_Requests_.
a) In the quasi-norm question, rewrite the paragraph beginning "Is it well known, and easy to prove" as a brief list of its main facts.
b) According to the quasi-norm question, which property does the usual $L^p$ norm with $p<1$ fail to satisfy?
c) Continue the quasi-norm question from its last sentence.
+++ Text +++
Existence of non-trivial bounded linear functionals with a quasi-norm

Question

Is it well known, and easy to prove, that if we define the norm of $L^p$ with $p<1$ in the usual way, $ \| \cdot \|_{L^p} $ is not actually a norm because it does not satisfy subadditivity. At the same time, if there is a linear functional $l$ that satisfies $$|l(f)| \le M \|f\|_{L^p} $$ for all $f \in L^p$ and some $M > 0$, then $l=0$.

I wonder whether it is generally true that with a quasi-norm $\mathcal{N}$, which violates subadditivity, the only bounded linear functionals is trivial (if we pretend $\mathcal{N}$ is a norm).
+++ Data supplied +++
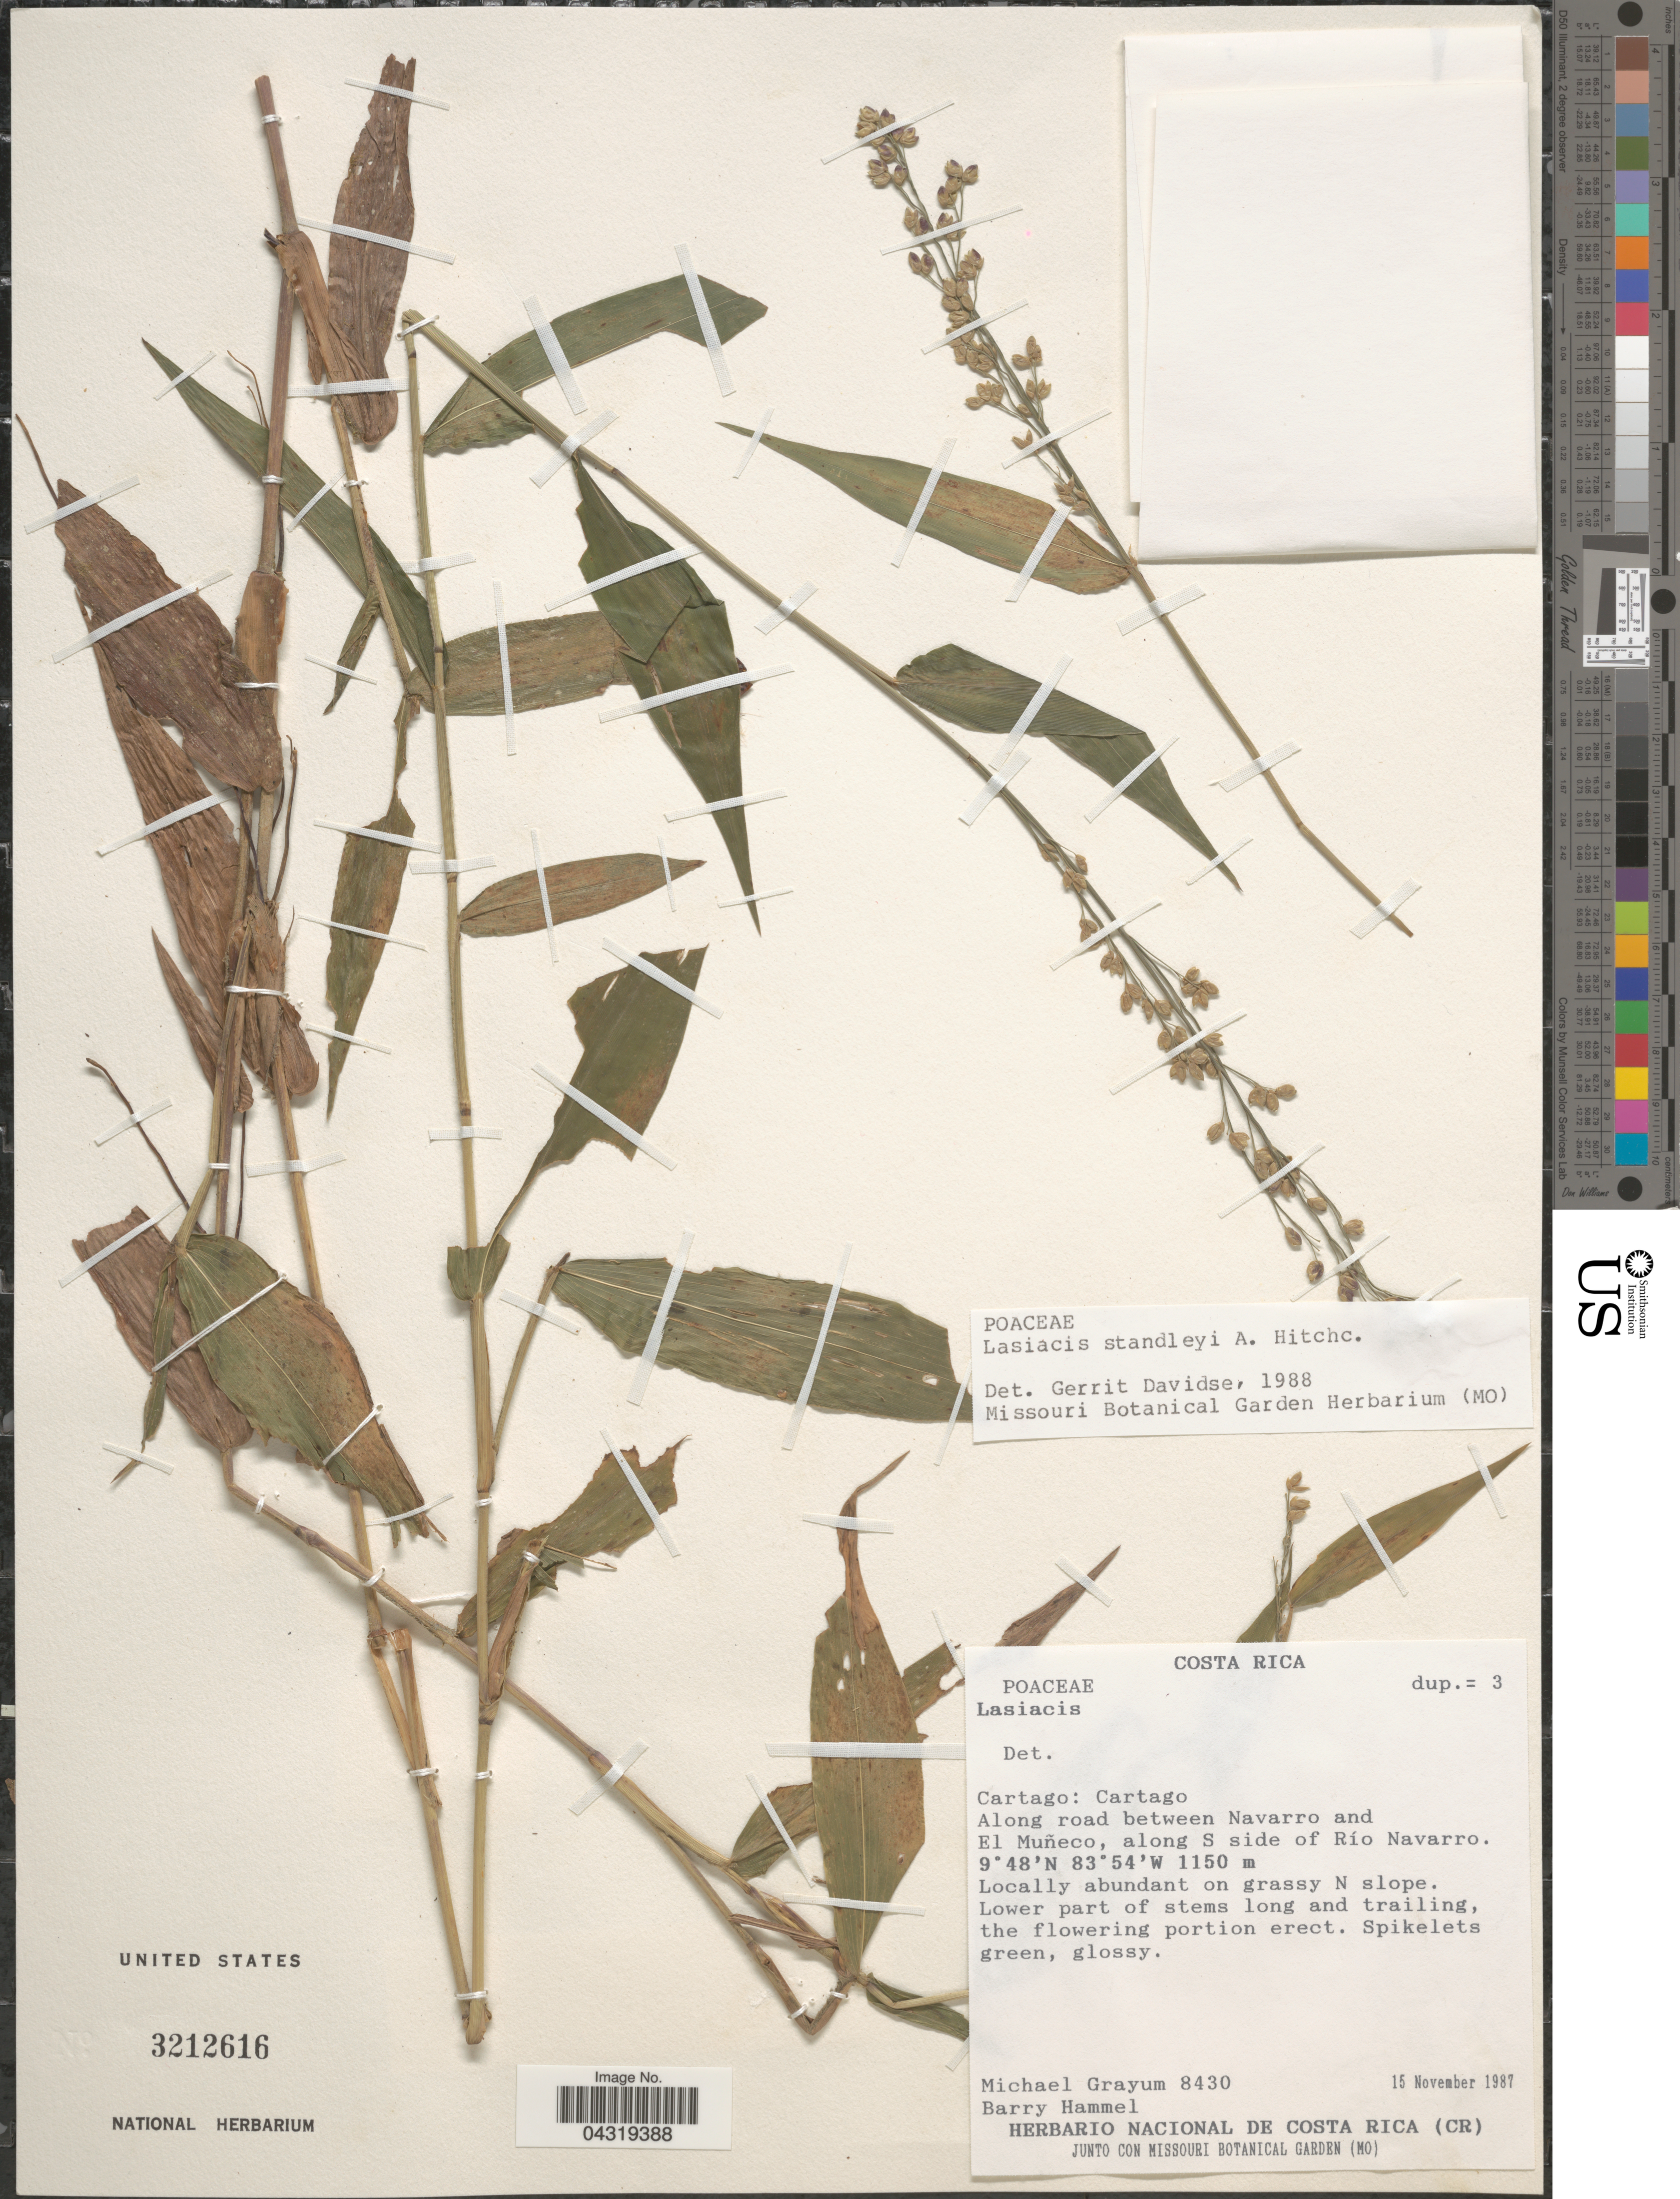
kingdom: Plantae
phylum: Tracheophyta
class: Liliopsida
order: Poales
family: Poaceae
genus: Lasiacis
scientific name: Lasiacis standleyi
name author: Hitchc.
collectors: M. H. Grayum & B. Hammel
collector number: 8430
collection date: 1987-11-15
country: Costa Rica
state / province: Cartago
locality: Cartago. Along road between Navarro and El Muñeco, along S side of Río Navarro. Locally abundant on grassy N slope.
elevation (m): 1150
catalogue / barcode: US 3212616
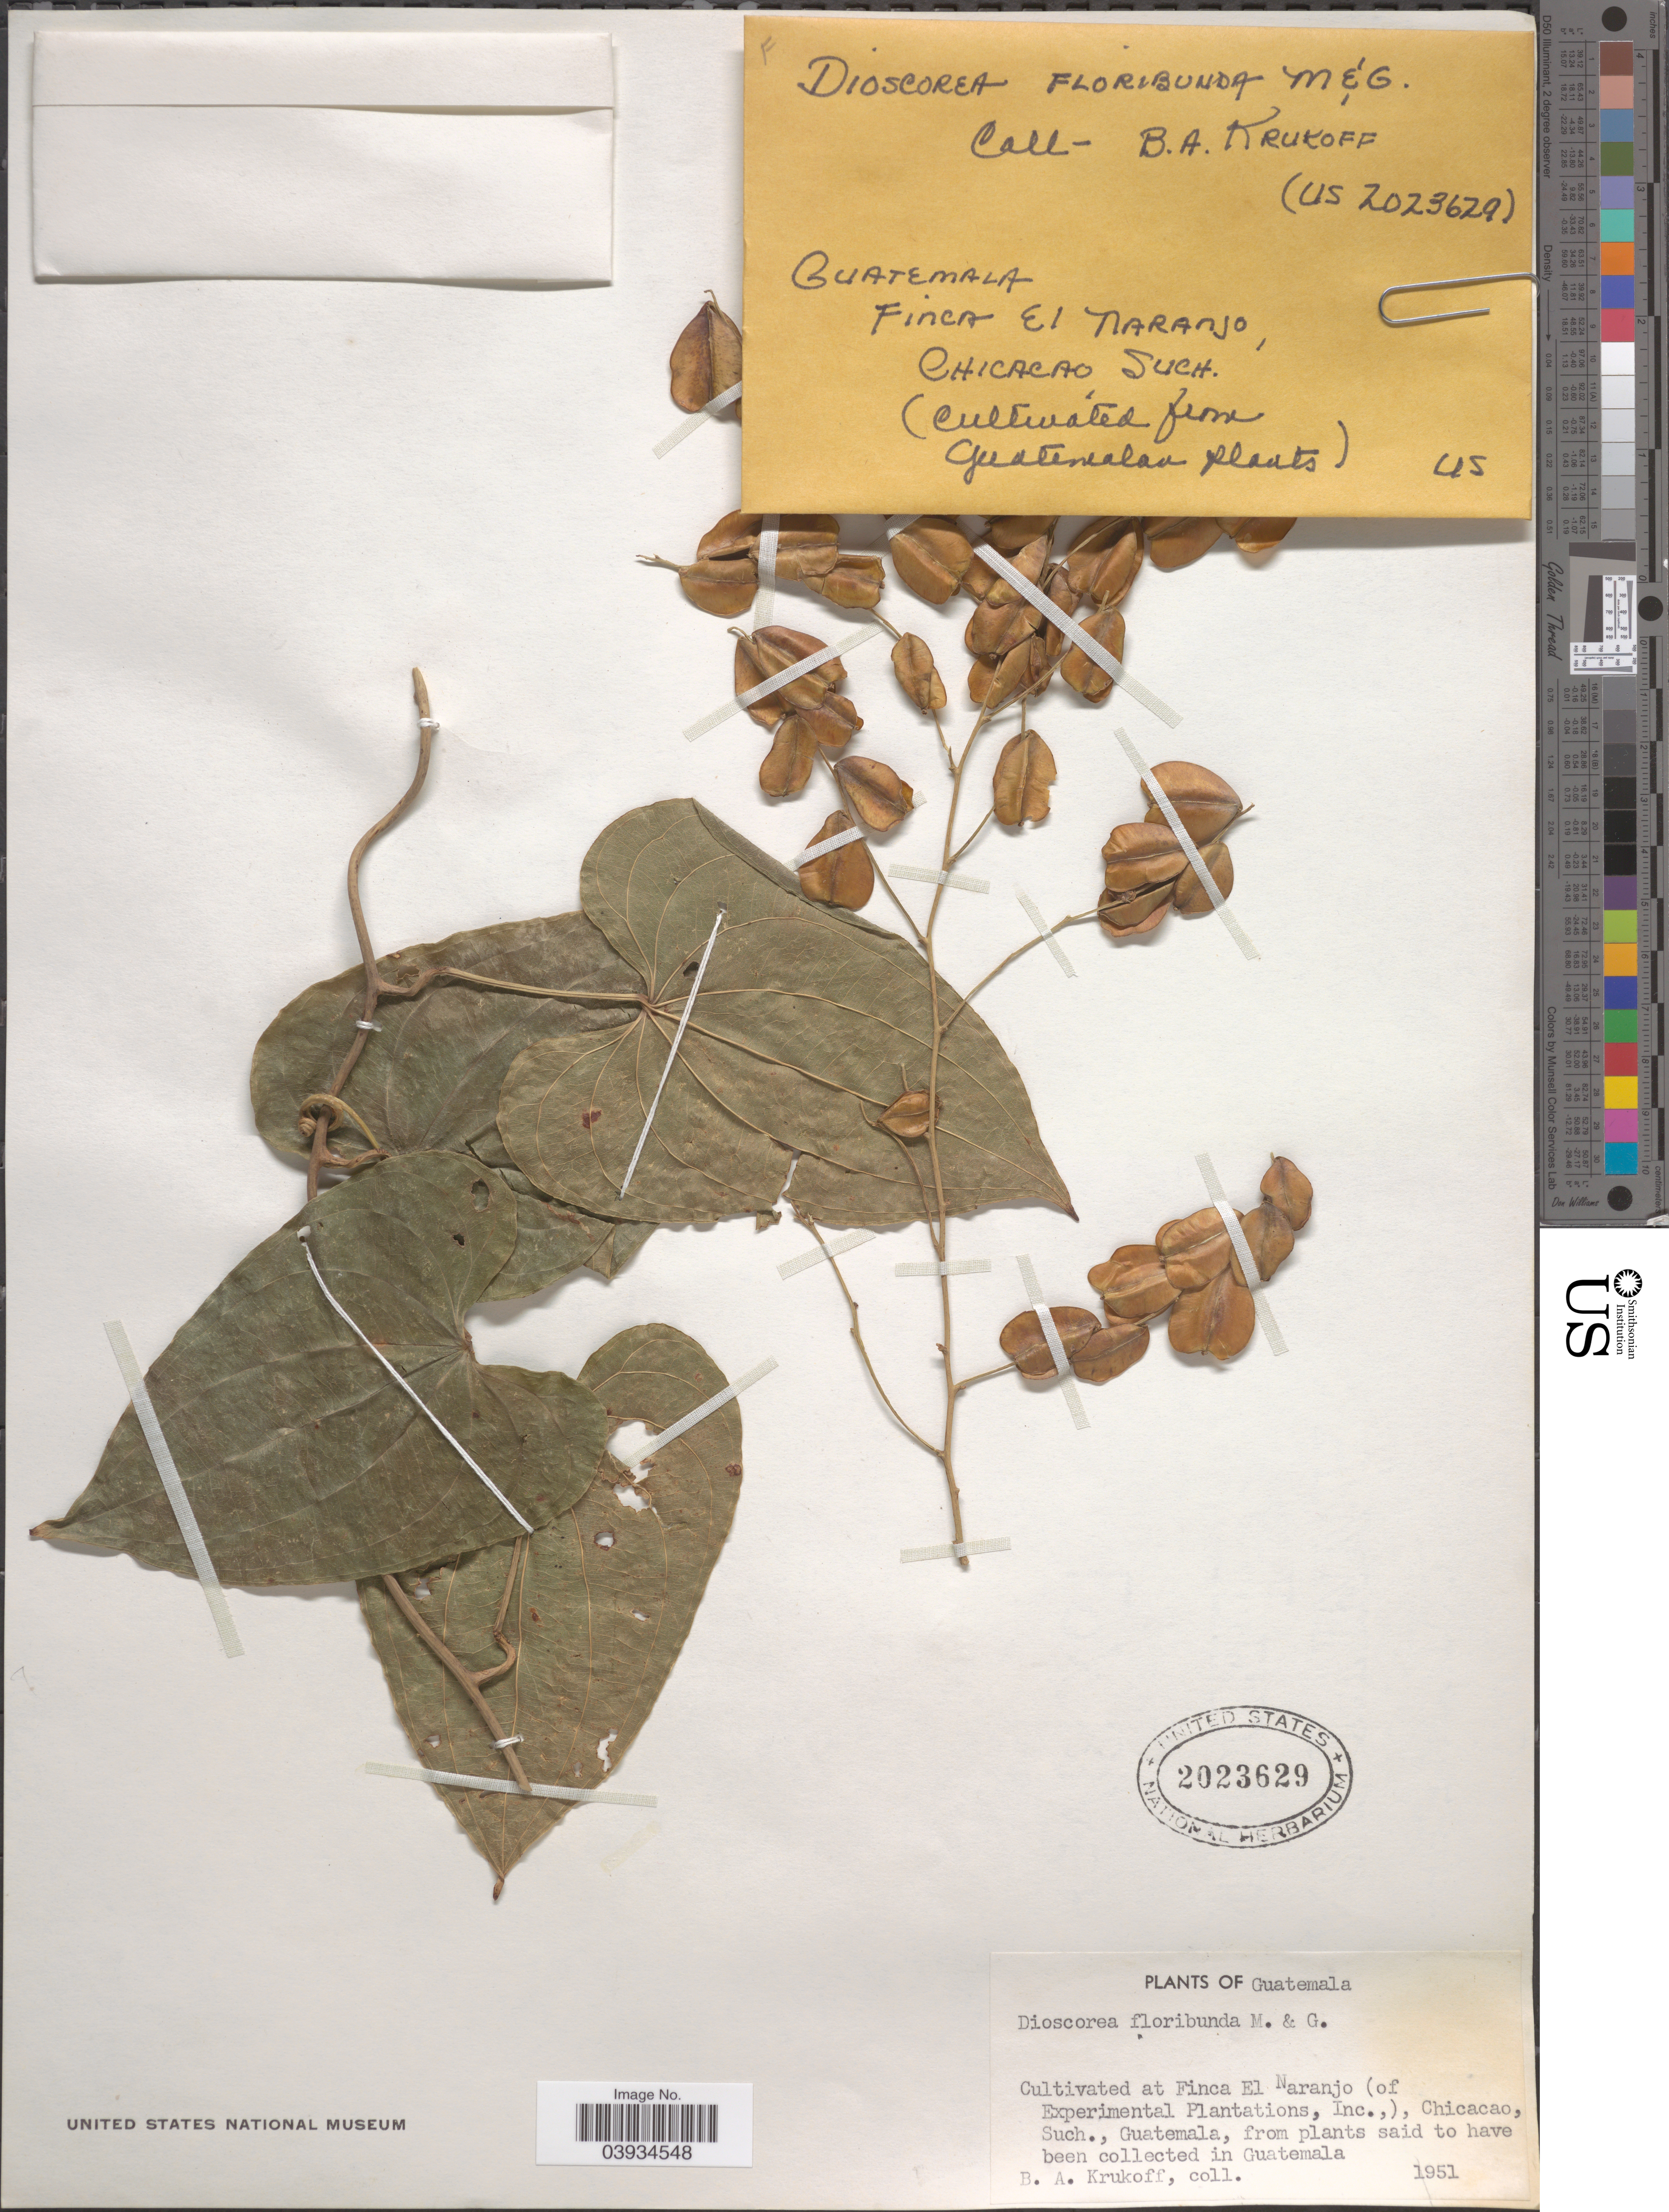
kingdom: Plantae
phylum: Tracheophyta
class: Liliopsida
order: Dioscoreales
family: Dioscoreaceae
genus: Dioscorea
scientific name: Dioscorea floribunda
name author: M. Martens & Galeotti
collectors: B. A. Krukoff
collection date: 1951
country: Guatemala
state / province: Guatemala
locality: Finca El Naranjo (of Experimental Plantations, Inc.,), Chicacao, Such.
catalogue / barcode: US 2023629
+++
_Results of the exercise_.
a)
- When $p<1$, the usual $L^p$ "norm" $\| \cdot \|_{L^p}$ is not a true norm, because it fails subadditivity.
- If a linear functional $l$ satisfies $|l(f)| \le M \|f\|_{L^p}$ for all $f \in L^p$ and some $M > 0$, then $l=0$.

b) It fails to satisfy subadditivity.

c)
In particular, I have the following example in mind (from Exercise 15 in Chapter 2 of Stein and Shakarchi's Functional Analysis).

Consider the weak-type space, consisting of all functions $f$ for which $m(\{ x : |f(x)| > \alpha \}) \leq \frac{A}{\alpha}$ for some $A$ and all $\alpha > 0$. One might hope to define a norm on this space by taking the “norm” of $f$ to be the least $A$ for which the above inequality holds. Denote this quantity by $\mathcal{N}(f)$.

We can show that $\mathcal{N}(f)$ is not a genuine norm because it does not satisfy subadditivity through the following example.

The function $f(x) = 1/ | x |$ has $\mathcal{N}(f) = 2$. But if $f_N = \frac{1}{N} [f(x + 1) + f(x + 2) + \cdots + f(x + N)]$, then $\mathcal{N}(f_N) \ge c \log N$.

The textbook also claims that this space has no non-trivial bounded linear functionals.

Answer 1

The answer to the OP is no, it is not true in general. The key issue is local convexity.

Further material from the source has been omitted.